**WORK REQUEST 1**: Return the entries exactly as they appear, from the line containing "Write lens after" through the end of the entries, including both ends, and leave the pictures out of your answer.

**SELECTED EXCERPT**:
Service designed from the outside in

In the family way...

Most companies on this planet are conceived from the inside out, starting with the offering. They have some kind of service or product, in various forms, and they want you to buy it. Their entire structure exists to support the offering, and find customers that match it.

Take new car dealerships, for example. Typically, they are contractually bound to one manufacturer and sell that one manufacturer's whole range, from sports cars to people movers to citymobiles to executive saloons. The upshot - a typical car dealer has a showroom full of cars - and about one particular model which is of interest to any given customer.

It's a nightmare for the salespeople ("should I dress fashionably or conservatively?"), and it's a nightmare for the customer ("I want a cheap runabout - I'd better go and visit six different dealers...").

At familycars.de the concept is far smarter. They sell only family cars - from a bunch of different manufacturers, and out of a single showroom. The whole experience is well designed - with activities for kids, childcare, family-friendly opening times (a miracle in regimented Germany), play areas inside and out, free dvd players for those long journeys - and even family-oriented financing.

**DATA SUPPLIED**:

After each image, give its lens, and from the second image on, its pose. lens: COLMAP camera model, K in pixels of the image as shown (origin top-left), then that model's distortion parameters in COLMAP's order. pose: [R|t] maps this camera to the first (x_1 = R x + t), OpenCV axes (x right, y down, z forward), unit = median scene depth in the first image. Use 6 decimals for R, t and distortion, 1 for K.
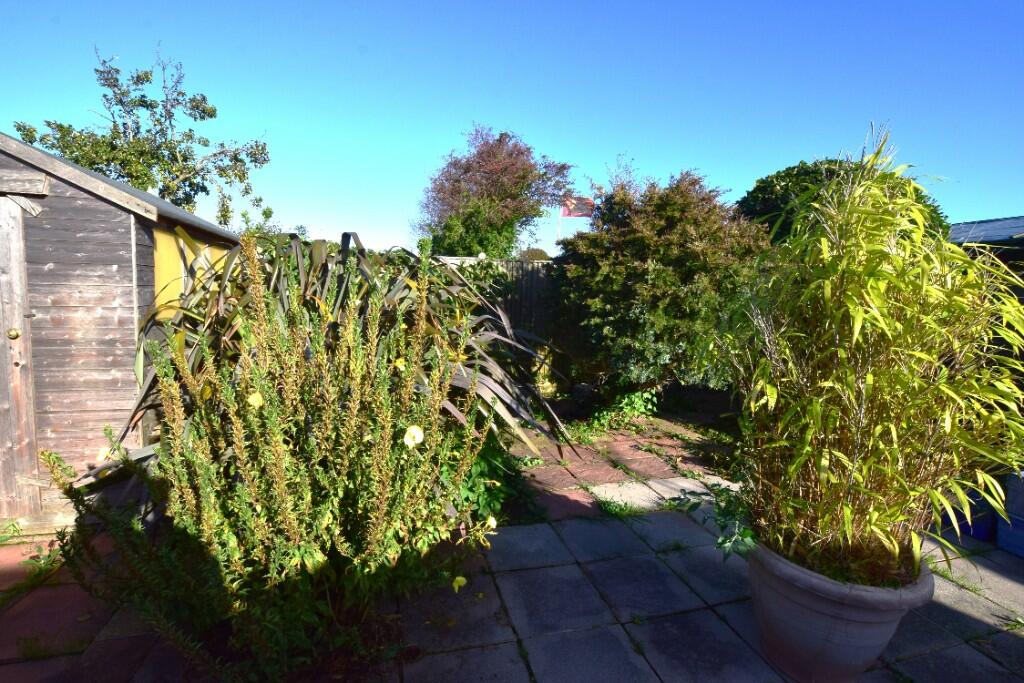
lens RADIAL K [[488.2, 0, 512.0], [0, 488.2, 341.5], [0, 0, 1]] dist [-0.001649, -0.000006]
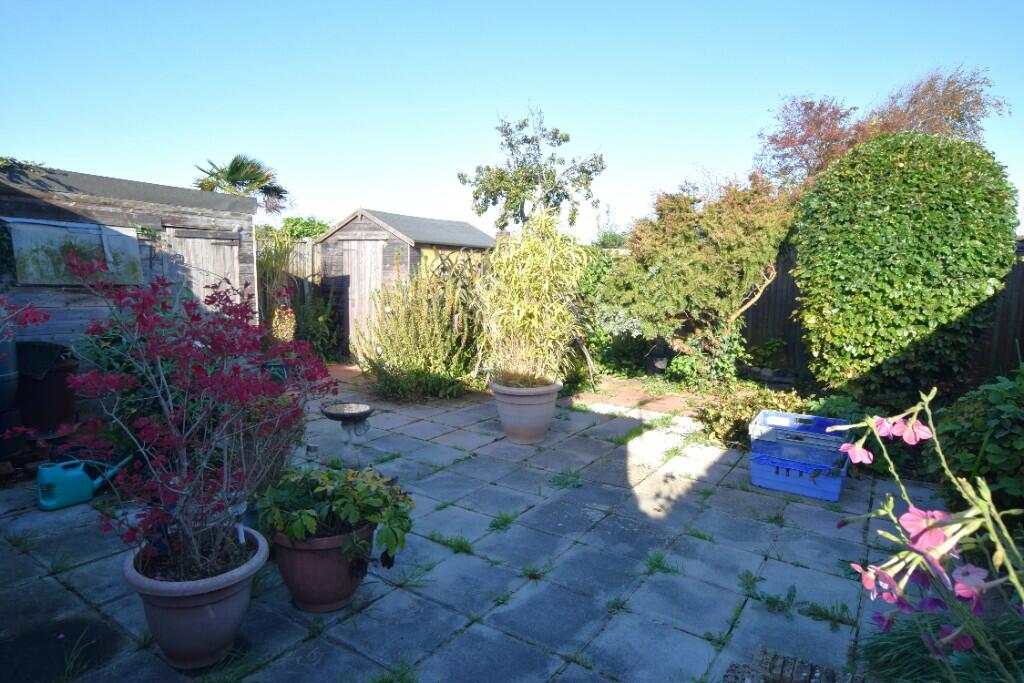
lens RADIAL K [[597.7, 0, 509.7], [0, 597.7, 341.6], [0, 0, 1]] dist [-0.006299, 0.000037]
pose [[0.701186, 0.061165, -0.710350, 0.418281], [-0.062465, 0.997752, 0.024253, 0.031535], [0.710237, 0.027366, 0.703431, -0.183518]]
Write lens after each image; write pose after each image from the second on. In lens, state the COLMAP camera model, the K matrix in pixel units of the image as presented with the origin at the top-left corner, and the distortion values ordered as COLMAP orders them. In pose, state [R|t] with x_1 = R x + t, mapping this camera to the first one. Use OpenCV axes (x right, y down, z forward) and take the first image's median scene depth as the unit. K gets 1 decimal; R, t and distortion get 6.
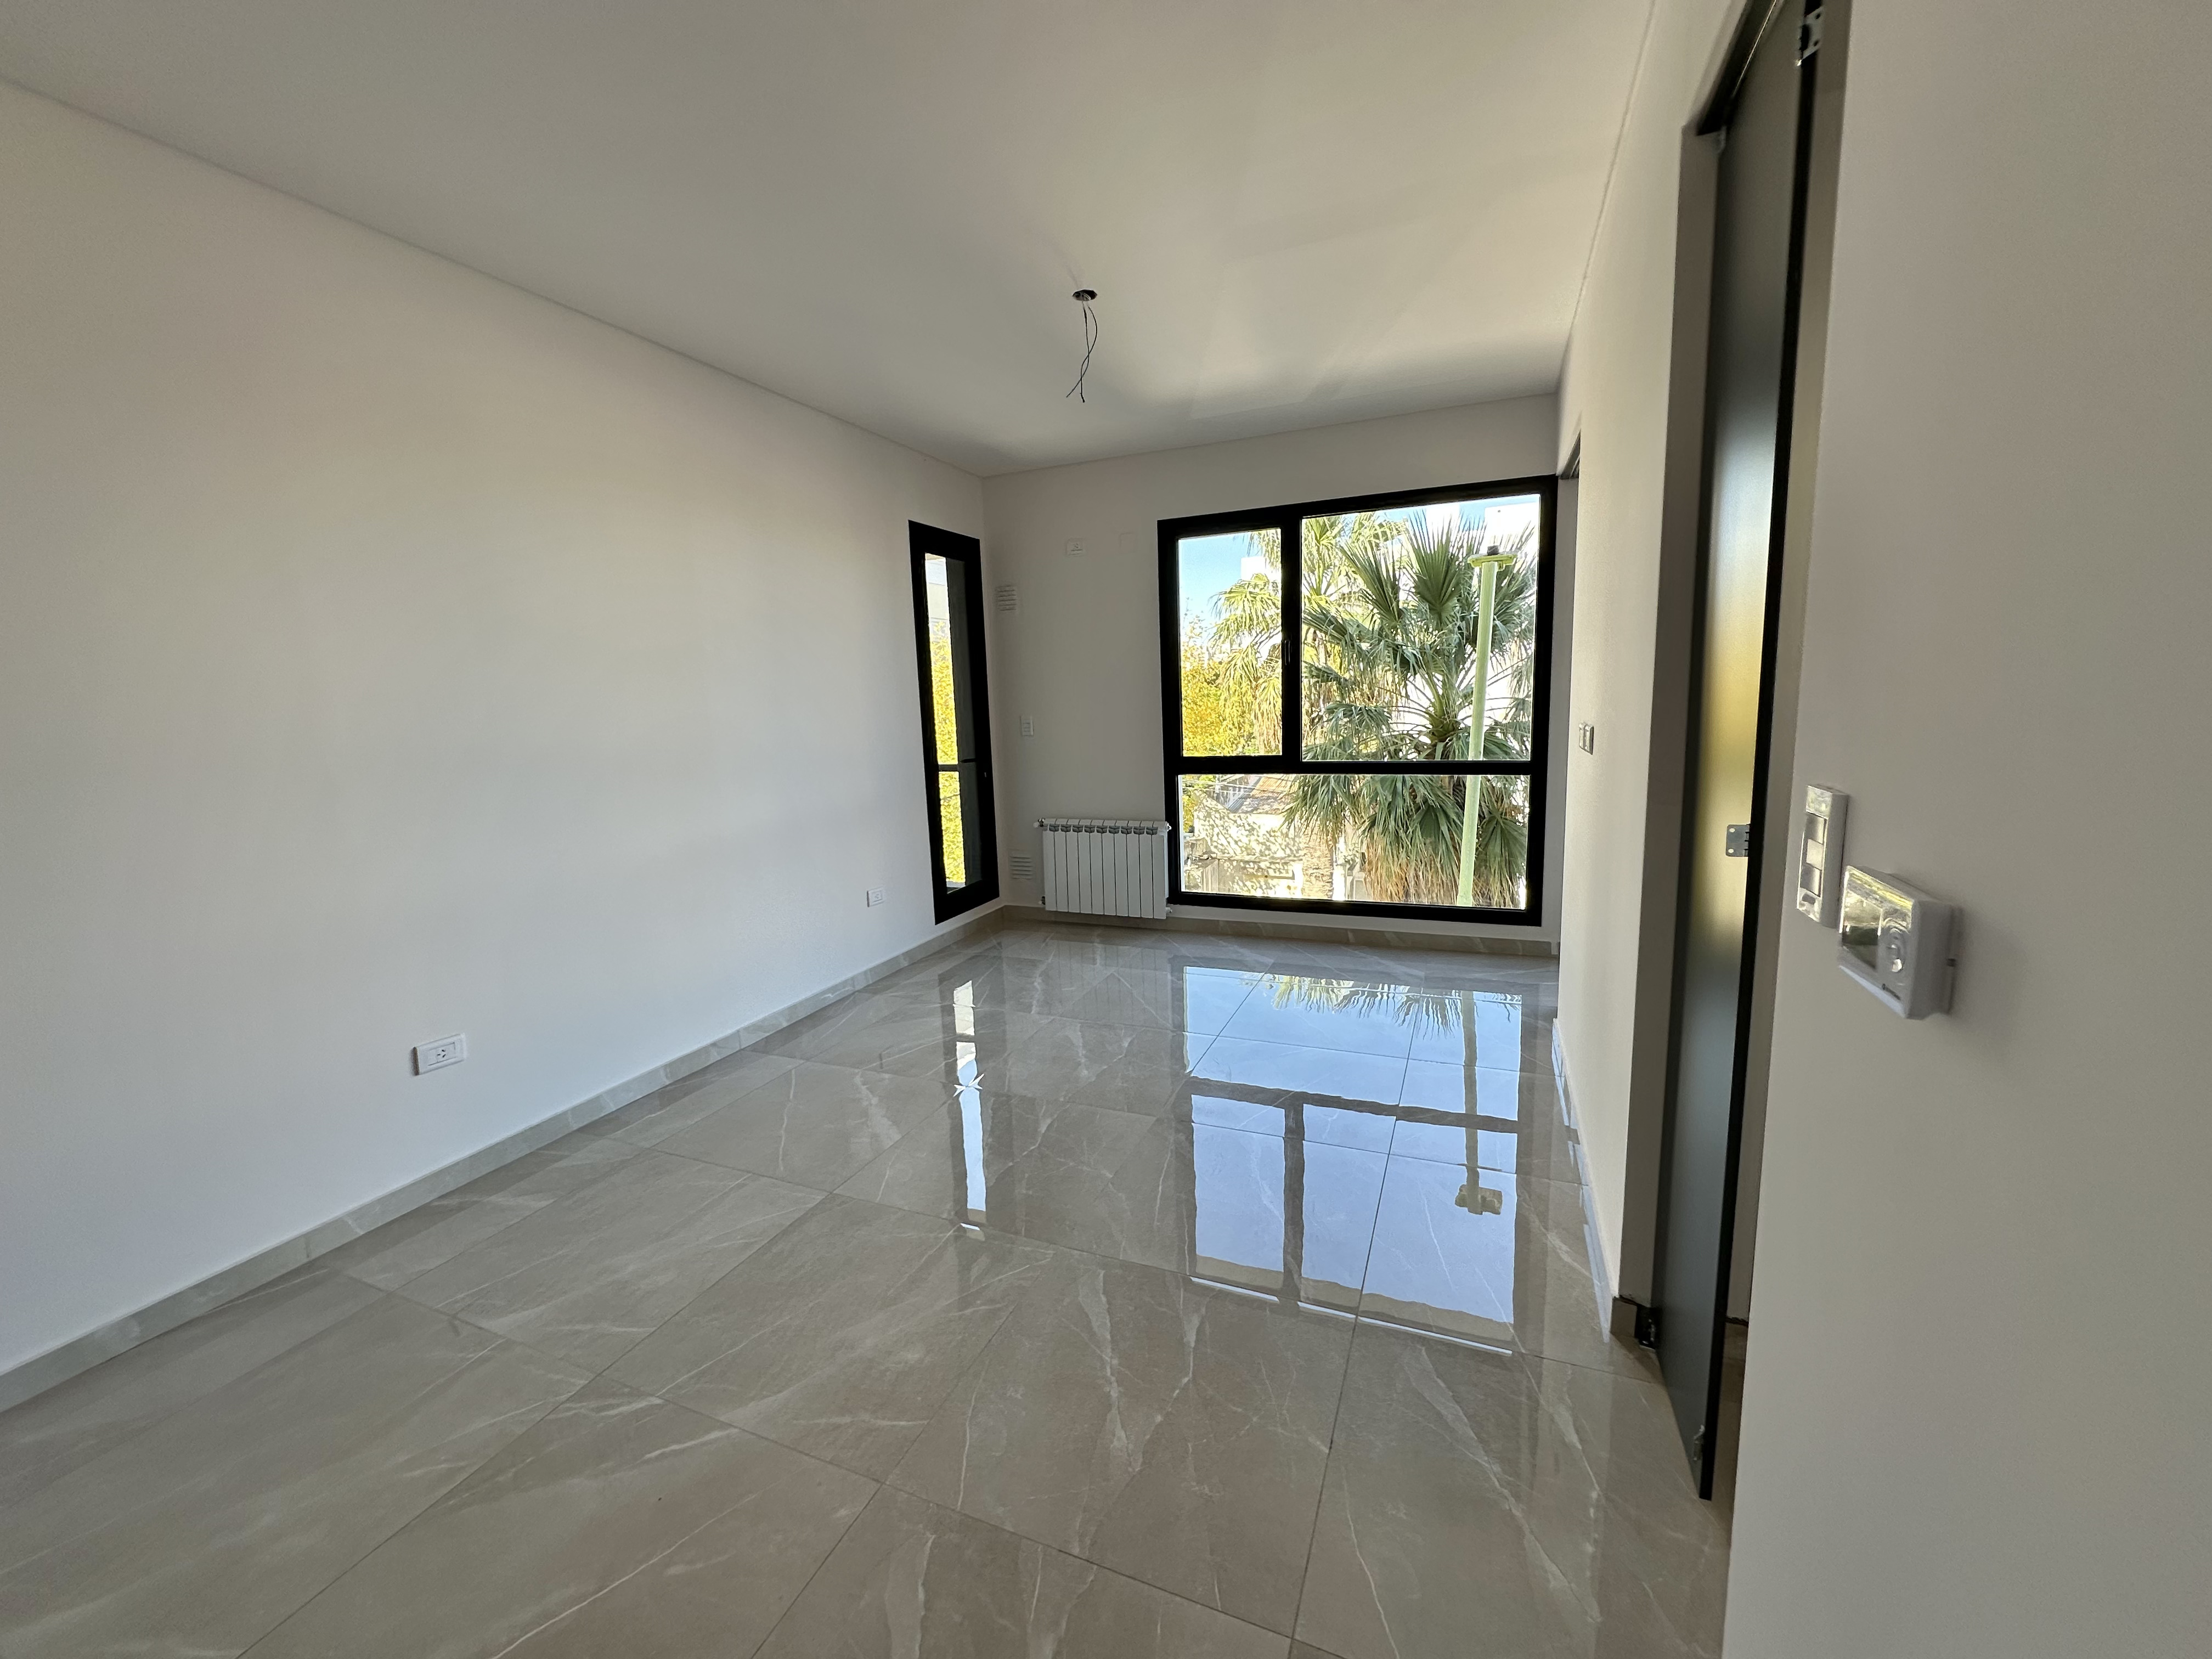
lens RADIAL K [[879.2, 0, 1108.7], [0, 879.2, 826.8], [0, 0, 1]] dist [-0.001311, 0.000374]
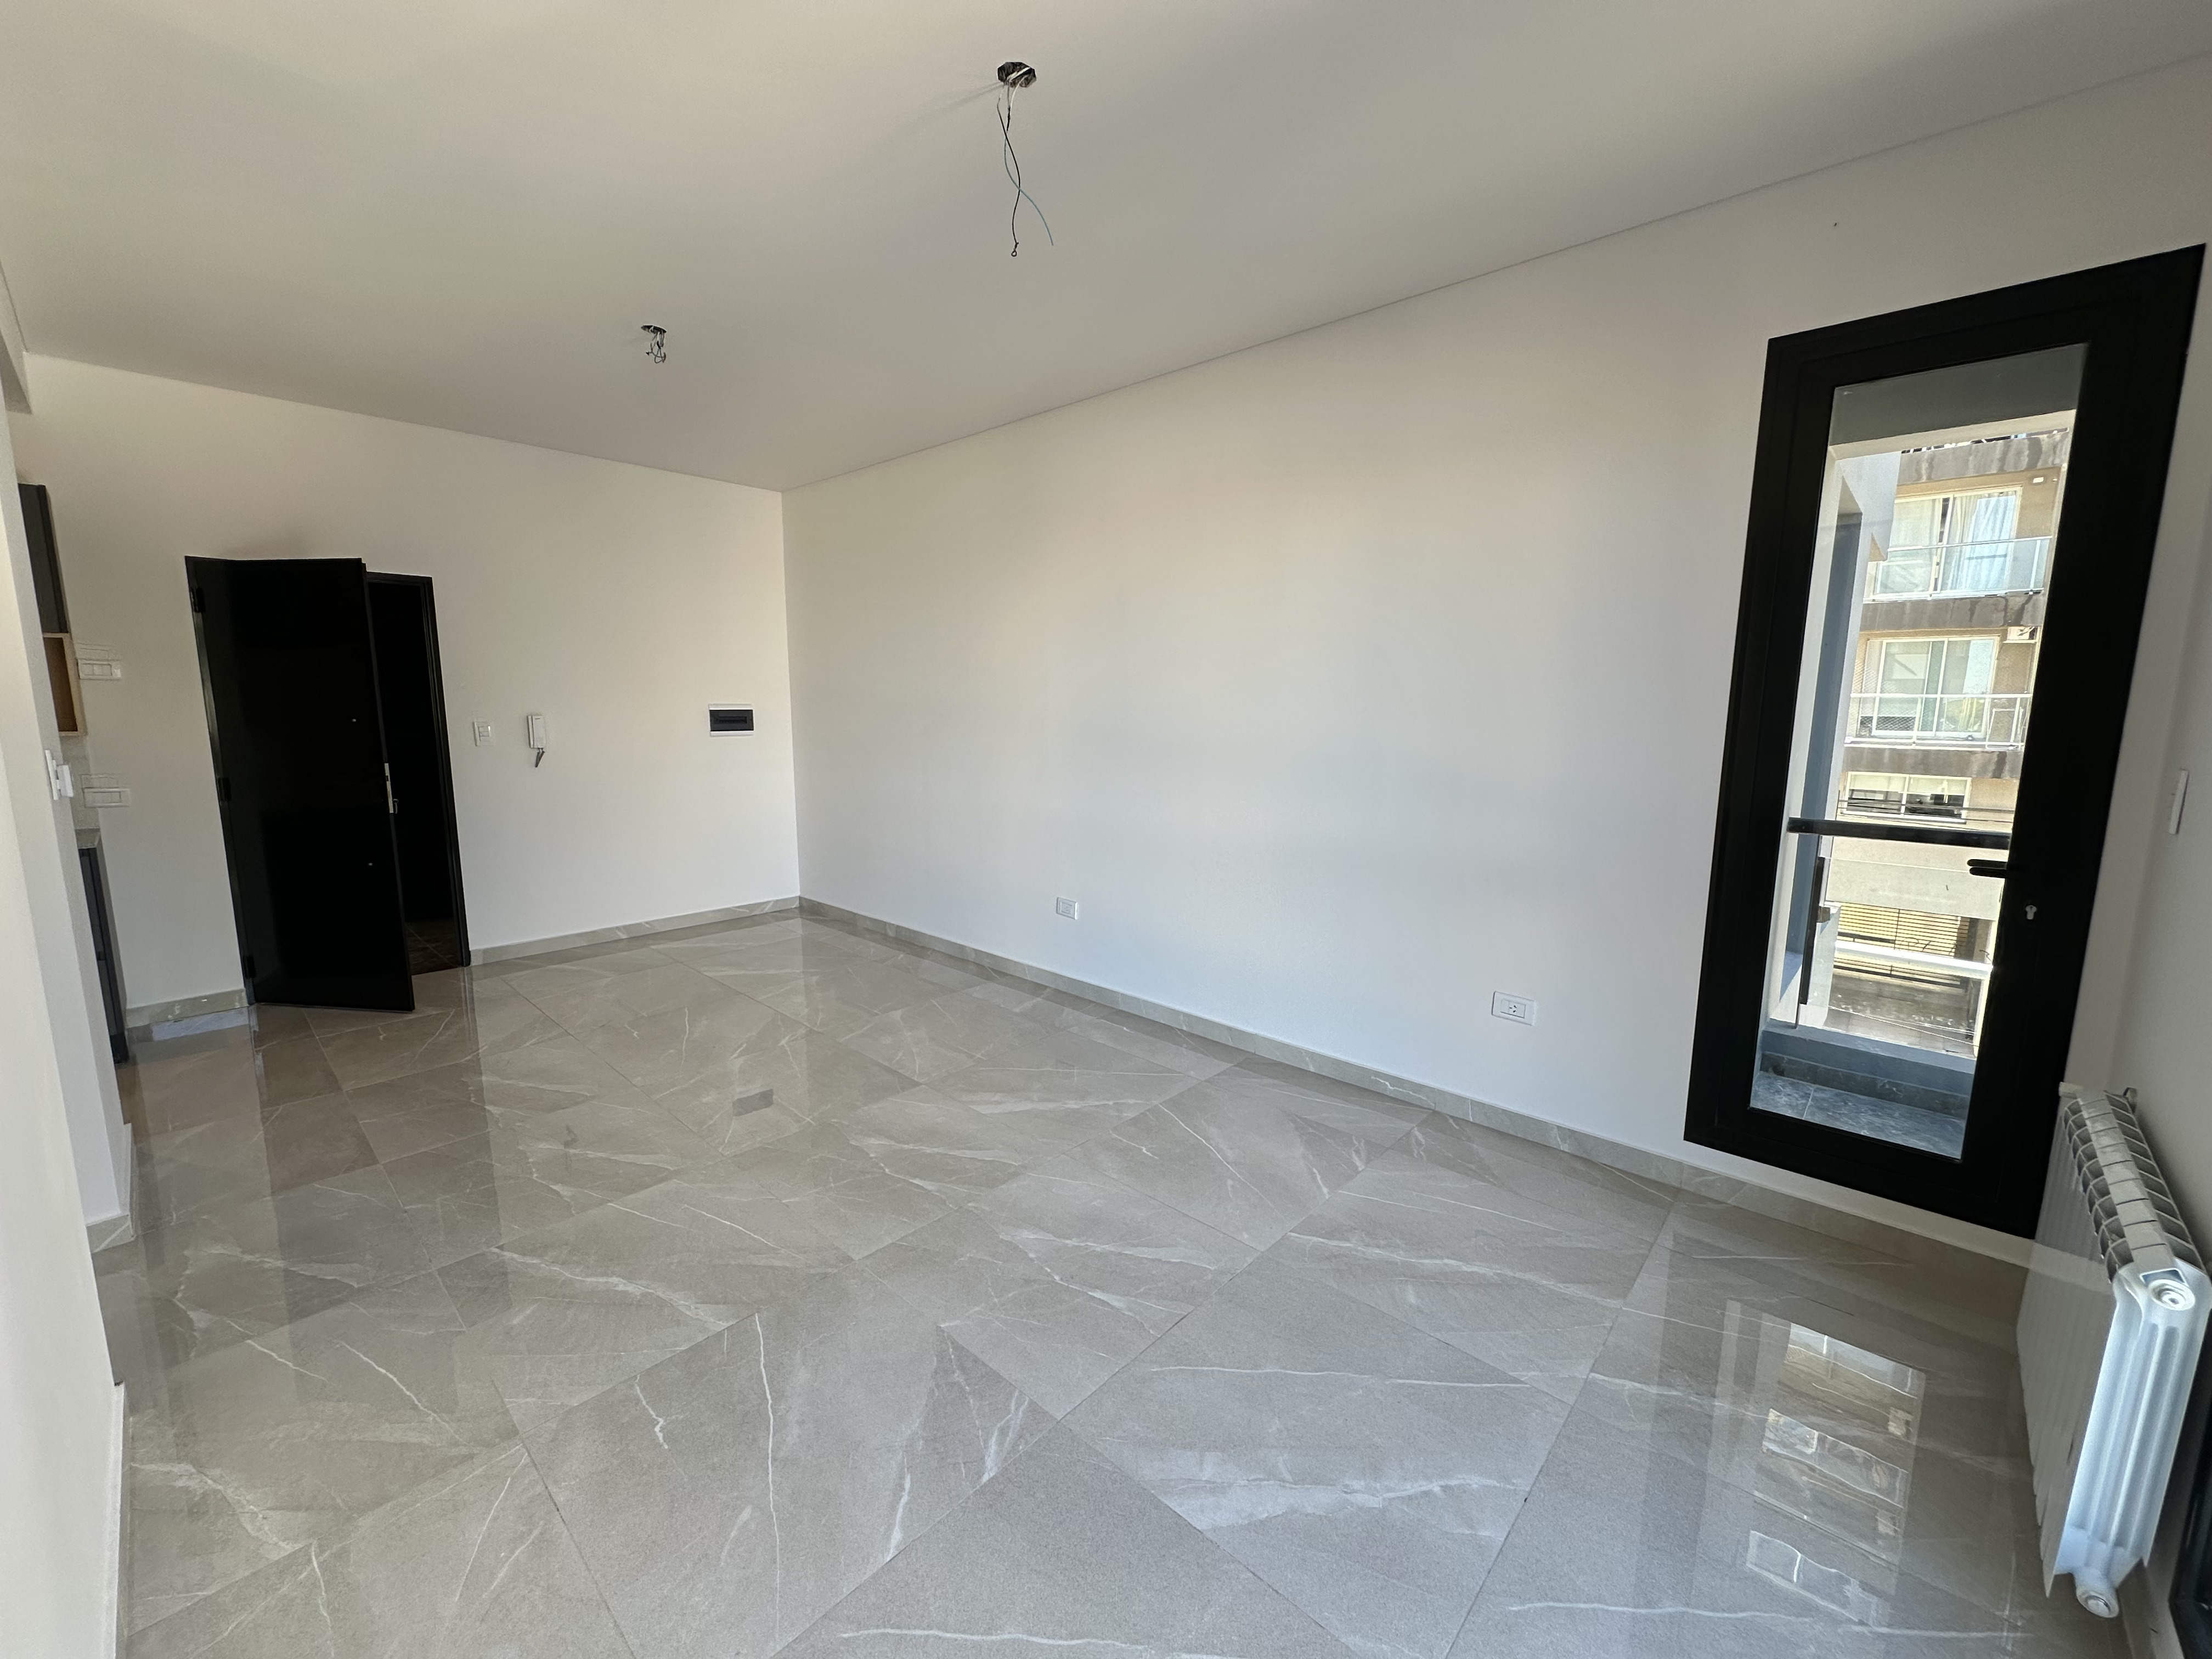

**WORK REQUEST 2**: According to the article on designing service from the outside in, are these statements true? (a) New car dealerships are usually bound by contract to a single manufacturer. (b) familycars.de sells cars made by only one manufacturer. (c) familycars.de provides free DVD players for long journeys. For each, answer yes or no and quote the words from the article that decide it.

**FINAL ANSWER 1**:
Write lens after each image; write pose after each image from the second on. In lens, state the COLMAP camera model, the K matrix in pixel units of the image as presented with the origin at the top-left corner, and the distortion values ordered as COLMAP orders them. In pose, state [R|t] with x_1 = R x + t, mapping this camera to the first one. Use OpenCV axes (x right, y down, z forward) and take the first image's median scene depth as the unit. K gets 1 decimal; R, t and distortion get 6.
lens RADIAL K [[879.2, 0, 1108.7], [0, 879.2, 826.8], [0, 0, 1]] dist [-0.001311, 0.000374]

**FINAL ANSWER 2**:
(a) Yes: "Typically, they are contractually bound to one manufacturer"
(b) No: "from a bunch of different manufacturers, and out of a single showroom"
(c) Yes: "free dvd players for those long journeys"